Render JavaScript-heavy pages through a real browser, and let the CLI escalate to a stealth browser when it detects a bot-check:

webreaper scrape https://example.com --browser --auto-stealth

Key flags:

  • --output <file> write Markdown to a file rather than stdout.
  • --schema <file> extract JSON using the given schema (JSON Lines for many pages).
  • --browser render the page with a real browser for JS-heavy sites.
  • --auto-stealth escalate to a stealth browser automatically on a bot-check.
  • --no-auto-stealth disable the escalation heuristic.

map

Discover URLs on a site without scraping their contents. Filter by a path substring and cap how many you collect:

webreaper map https://example.com --search /blog/ --max-urls 50

This prints the matching URLs, which is handy for feeding a follow-up scrape or crawl run, or for understanding a site's structure first.

crawl

Walk every on-domain page and emit JSON Lines, one record per page.
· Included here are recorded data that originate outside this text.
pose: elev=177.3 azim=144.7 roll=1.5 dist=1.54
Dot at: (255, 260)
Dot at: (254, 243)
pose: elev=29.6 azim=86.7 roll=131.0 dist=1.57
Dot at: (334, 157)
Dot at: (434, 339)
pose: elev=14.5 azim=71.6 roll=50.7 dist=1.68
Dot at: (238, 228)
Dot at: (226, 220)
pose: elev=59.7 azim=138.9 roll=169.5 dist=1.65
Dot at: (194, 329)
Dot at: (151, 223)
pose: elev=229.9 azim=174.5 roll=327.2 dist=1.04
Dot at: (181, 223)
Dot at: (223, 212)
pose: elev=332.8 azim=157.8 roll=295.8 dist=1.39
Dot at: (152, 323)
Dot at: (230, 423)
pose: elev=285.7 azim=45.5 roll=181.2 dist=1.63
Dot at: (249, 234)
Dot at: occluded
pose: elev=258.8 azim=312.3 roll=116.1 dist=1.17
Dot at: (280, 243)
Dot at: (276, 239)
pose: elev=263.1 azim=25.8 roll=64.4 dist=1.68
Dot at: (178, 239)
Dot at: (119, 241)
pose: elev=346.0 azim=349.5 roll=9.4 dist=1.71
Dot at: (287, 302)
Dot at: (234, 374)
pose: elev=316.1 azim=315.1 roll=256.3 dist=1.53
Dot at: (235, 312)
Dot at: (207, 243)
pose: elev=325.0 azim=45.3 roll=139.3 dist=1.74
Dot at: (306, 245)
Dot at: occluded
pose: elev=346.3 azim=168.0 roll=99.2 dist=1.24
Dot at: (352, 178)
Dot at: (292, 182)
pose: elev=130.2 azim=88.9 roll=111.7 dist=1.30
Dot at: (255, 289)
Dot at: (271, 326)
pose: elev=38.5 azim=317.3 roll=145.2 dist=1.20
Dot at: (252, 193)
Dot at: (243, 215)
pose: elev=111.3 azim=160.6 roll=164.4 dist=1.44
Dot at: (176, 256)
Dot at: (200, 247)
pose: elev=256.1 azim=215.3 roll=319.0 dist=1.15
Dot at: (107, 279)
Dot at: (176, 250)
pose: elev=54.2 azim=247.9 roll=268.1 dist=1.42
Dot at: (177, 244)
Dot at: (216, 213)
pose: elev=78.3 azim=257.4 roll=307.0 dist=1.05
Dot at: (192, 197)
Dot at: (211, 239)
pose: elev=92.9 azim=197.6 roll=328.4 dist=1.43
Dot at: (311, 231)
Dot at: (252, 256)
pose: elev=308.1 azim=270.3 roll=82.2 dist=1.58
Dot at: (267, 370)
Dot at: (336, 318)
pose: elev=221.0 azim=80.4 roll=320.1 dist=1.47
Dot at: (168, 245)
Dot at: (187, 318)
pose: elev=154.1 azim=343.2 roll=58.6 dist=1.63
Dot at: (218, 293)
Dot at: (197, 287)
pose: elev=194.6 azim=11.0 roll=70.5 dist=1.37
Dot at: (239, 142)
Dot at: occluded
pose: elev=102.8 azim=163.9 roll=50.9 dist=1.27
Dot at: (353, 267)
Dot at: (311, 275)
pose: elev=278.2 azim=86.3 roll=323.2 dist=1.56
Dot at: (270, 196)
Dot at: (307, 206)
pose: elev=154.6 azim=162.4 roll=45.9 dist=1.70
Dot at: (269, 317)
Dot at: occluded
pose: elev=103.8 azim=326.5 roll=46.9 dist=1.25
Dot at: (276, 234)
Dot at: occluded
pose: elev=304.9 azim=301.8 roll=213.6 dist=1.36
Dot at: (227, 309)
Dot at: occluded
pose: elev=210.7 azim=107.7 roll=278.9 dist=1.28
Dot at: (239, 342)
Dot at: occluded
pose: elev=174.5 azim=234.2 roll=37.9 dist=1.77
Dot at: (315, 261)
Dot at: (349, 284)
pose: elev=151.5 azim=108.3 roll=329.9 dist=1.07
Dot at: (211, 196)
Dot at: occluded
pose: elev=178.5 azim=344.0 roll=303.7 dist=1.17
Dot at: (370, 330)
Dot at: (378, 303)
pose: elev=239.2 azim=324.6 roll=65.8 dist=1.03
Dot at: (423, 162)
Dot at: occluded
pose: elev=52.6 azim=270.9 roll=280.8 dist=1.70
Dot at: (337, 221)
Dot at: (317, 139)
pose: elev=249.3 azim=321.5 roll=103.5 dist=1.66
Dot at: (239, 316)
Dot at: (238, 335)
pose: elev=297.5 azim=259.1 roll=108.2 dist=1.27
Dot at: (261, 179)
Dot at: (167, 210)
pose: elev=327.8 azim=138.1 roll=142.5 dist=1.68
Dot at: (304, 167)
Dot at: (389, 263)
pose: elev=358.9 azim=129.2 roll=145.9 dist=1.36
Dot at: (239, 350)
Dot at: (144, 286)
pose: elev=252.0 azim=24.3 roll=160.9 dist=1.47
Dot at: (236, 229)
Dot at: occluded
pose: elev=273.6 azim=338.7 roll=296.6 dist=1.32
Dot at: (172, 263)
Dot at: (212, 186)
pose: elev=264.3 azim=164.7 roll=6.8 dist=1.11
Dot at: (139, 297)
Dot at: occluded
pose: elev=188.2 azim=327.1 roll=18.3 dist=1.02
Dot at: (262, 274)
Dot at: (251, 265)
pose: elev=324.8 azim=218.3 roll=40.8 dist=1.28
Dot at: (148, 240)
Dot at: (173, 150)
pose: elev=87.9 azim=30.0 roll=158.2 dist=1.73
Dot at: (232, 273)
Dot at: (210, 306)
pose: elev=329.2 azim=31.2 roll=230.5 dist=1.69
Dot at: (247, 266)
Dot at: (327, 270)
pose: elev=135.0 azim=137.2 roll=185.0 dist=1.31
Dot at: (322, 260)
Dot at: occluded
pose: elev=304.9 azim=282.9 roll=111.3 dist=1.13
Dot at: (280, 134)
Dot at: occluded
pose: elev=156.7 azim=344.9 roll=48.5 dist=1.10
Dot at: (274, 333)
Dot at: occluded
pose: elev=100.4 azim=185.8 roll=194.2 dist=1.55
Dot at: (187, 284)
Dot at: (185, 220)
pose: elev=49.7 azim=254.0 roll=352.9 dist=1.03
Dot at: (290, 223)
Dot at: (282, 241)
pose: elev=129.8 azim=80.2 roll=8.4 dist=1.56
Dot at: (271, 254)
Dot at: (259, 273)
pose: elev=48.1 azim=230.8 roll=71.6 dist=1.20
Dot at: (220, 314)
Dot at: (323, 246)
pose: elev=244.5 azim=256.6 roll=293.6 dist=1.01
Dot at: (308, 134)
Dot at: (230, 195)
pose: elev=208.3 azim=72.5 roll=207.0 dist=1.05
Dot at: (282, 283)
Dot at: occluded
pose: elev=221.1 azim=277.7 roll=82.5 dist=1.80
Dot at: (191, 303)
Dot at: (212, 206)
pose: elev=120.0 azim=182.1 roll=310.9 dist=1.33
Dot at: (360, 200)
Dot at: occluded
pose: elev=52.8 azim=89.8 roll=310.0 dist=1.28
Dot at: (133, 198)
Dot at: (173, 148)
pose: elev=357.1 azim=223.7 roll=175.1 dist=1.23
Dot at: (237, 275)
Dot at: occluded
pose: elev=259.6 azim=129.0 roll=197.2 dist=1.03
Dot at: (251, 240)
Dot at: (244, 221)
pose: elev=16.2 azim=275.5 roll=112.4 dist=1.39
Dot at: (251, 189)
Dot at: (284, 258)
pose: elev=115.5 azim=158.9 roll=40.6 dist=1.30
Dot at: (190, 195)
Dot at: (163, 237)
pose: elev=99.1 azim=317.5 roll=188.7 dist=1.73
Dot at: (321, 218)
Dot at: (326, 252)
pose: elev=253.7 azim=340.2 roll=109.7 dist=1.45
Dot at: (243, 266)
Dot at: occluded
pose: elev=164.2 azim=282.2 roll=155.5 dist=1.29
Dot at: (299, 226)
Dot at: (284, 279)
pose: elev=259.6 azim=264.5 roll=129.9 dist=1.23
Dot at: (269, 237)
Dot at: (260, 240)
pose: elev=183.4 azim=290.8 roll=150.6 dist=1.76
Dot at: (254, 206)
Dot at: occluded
Each record carries the URL, the page title, and the page as Markdown:

webreaper crawl https://example.com > pages.jsonl

Each line looks like:

{"url": "https://example.com/about", "title": "About", "markdown": "# About\n..."}

Because the output is JSON Lines, you can stream it straight into jq, a database loader, or an embedding pipeline.

init

Write the bundled Claude Code skill into the current project:

webreaper init

This drops a SKILL.md at .claude/skills/webreaper/SKILL.md. After that, Claude Code routes scraping requests to the CLI on its own. See the Claude Code skill page for details.

Output shapes at a glance

  • scrape with no schema: Markdown to stdout (or to --output).
  • scrape --schema: JSON for one page, JSON Lines for many.
  • map: a list of discovered URLs.
  • crawl: JSON Lines of {url, title, markdown}, one per page.